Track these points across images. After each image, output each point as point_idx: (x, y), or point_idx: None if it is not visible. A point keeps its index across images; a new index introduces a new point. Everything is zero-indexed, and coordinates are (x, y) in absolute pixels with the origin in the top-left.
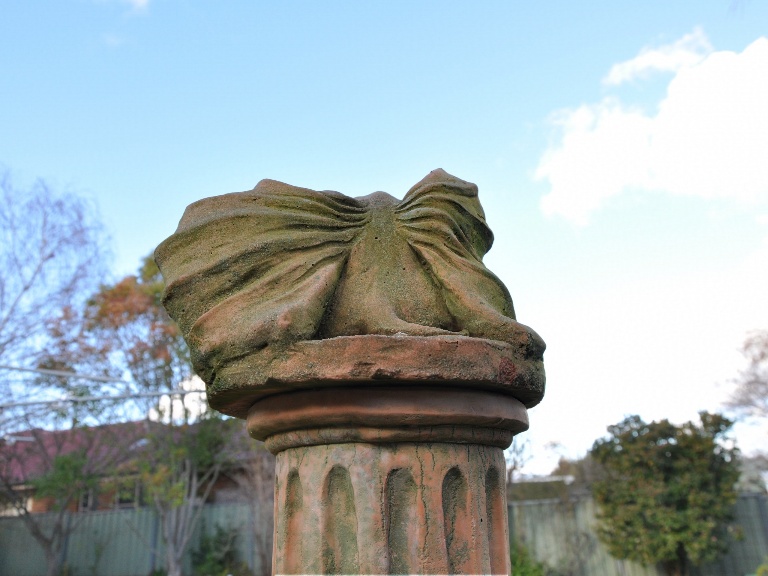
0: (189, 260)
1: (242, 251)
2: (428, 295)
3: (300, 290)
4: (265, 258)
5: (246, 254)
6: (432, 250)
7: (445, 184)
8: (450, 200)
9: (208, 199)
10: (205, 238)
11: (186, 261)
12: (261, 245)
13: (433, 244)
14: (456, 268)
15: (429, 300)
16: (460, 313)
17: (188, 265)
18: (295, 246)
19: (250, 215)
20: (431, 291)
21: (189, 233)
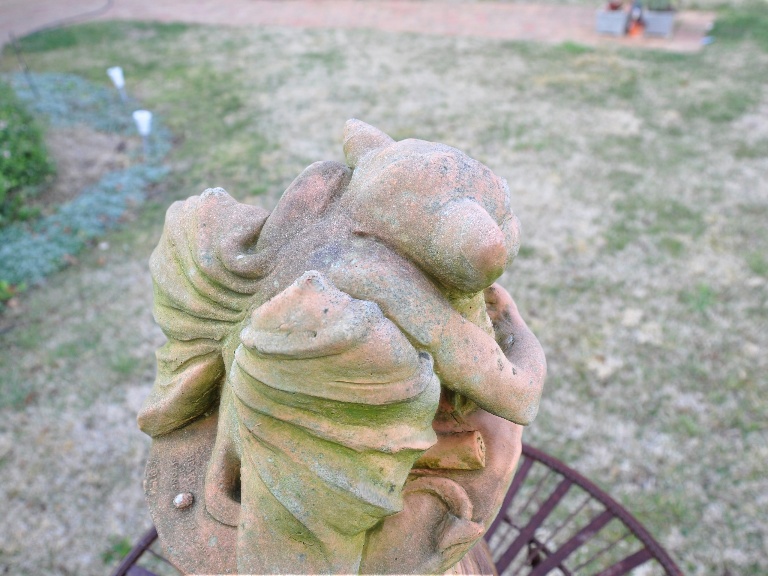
0: None
1: None
2: None
3: (171, 386)
4: None
5: None
6: None
7: (257, 346)
8: (254, 377)
9: None
10: None
11: None
12: None
13: None
14: None
15: None
16: None
17: None
18: (173, 336)
19: None
20: None
21: None
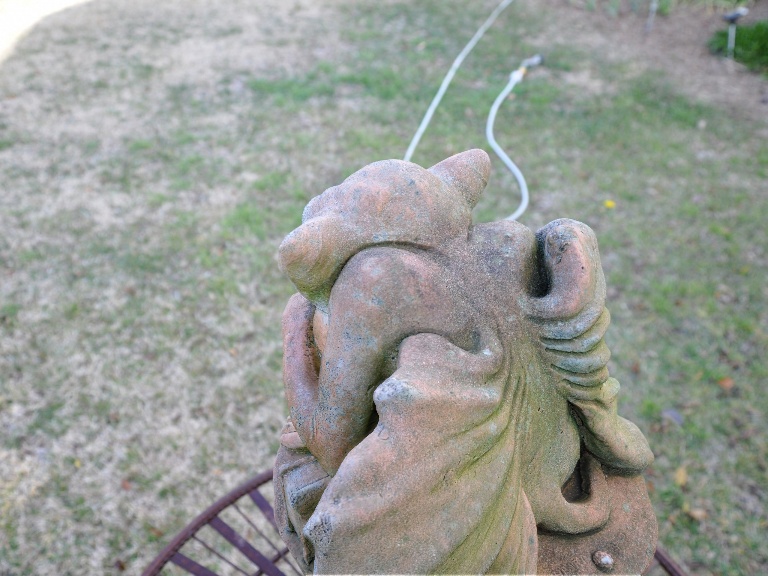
0: None
1: None
2: None
3: (525, 575)
4: None
5: None
6: (591, 403)
7: None
8: None
9: (379, 517)
10: None
11: None
12: None
13: (596, 399)
14: (605, 410)
15: None
16: (602, 456)
17: None
18: None
19: None
20: (578, 440)
21: None
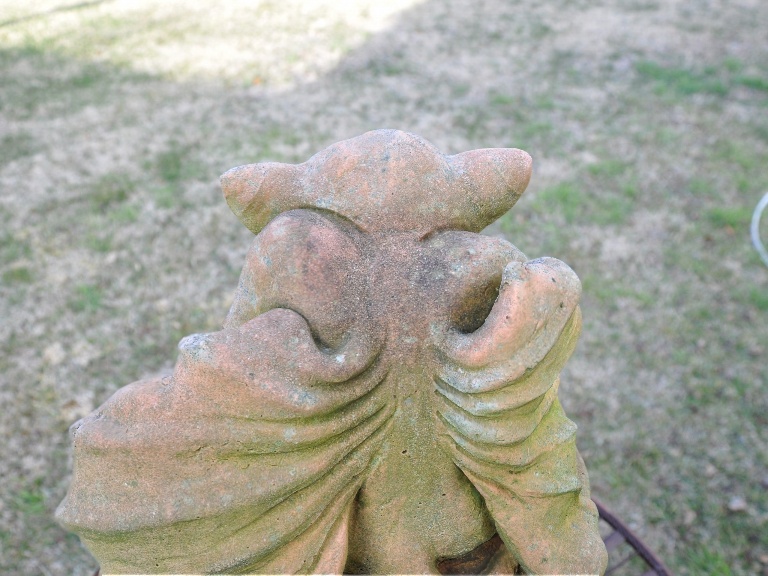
0: (123, 562)
1: (206, 573)
2: (473, 524)
3: None
4: (243, 568)
5: (213, 573)
6: (489, 481)
7: (530, 366)
8: None
9: (111, 448)
10: (137, 544)
11: (118, 561)
12: (234, 565)
13: (493, 479)
14: (519, 501)
15: (473, 530)
16: (512, 553)
17: (124, 569)
18: (285, 543)
19: (202, 517)
20: (478, 517)
21: (107, 535)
::::::::
Copy the listing above line for line without changing anything, but leave out the pictures.

◆ **Result**:
Track these points across images. After each image, output each point as point_idx: (x, y), or point_idx: None if it is not visible. A point keeps its index across images; a new index introduces a new point. Everything is zero-indexed, and coordinates are (x, y) in absolute pixels with the origin in the top-left.
0: (189, 260)
1: (242, 251)
2: (428, 295)
3: (300, 290)
4: (265, 258)
5: (246, 254)
6: (432, 250)
7: (445, 184)
8: (450, 200)
9: (208, 199)
10: (205, 238)
11: (186, 261)
12: (261, 245)
13: (433, 244)
14: (456, 268)
15: (429, 300)
16: (460, 313)
17: (188, 265)
18: (295, 246)
19: (250, 215)
20: (431, 291)
21: (189, 233)
0: None
1: None
2: None
3: (171, 386)
4: None
5: None
6: None
7: (257, 346)
8: (254, 377)
9: None
10: None
11: None
12: None
13: None
14: None
15: None
16: None
17: None
18: (173, 336)
19: None
20: None
21: None
0: None
1: None
2: None
3: (525, 575)
4: None
5: None
6: (591, 403)
7: None
8: None
9: (379, 517)
10: None
11: None
12: None
13: (596, 399)
14: (605, 410)
15: None
16: (602, 456)
17: None
18: None
19: None
20: (578, 440)
21: None
0: (123, 562)
1: (206, 573)
2: (473, 524)
3: None
4: (243, 568)
5: (213, 573)
6: (489, 481)
7: (530, 366)
8: None
9: (111, 448)
10: (137, 544)
11: (118, 561)
12: (234, 565)
13: (493, 479)
14: (519, 501)
15: (473, 530)
16: (512, 553)
17: (124, 569)
18: (285, 543)
19: (202, 517)
20: (478, 517)
21: (107, 535)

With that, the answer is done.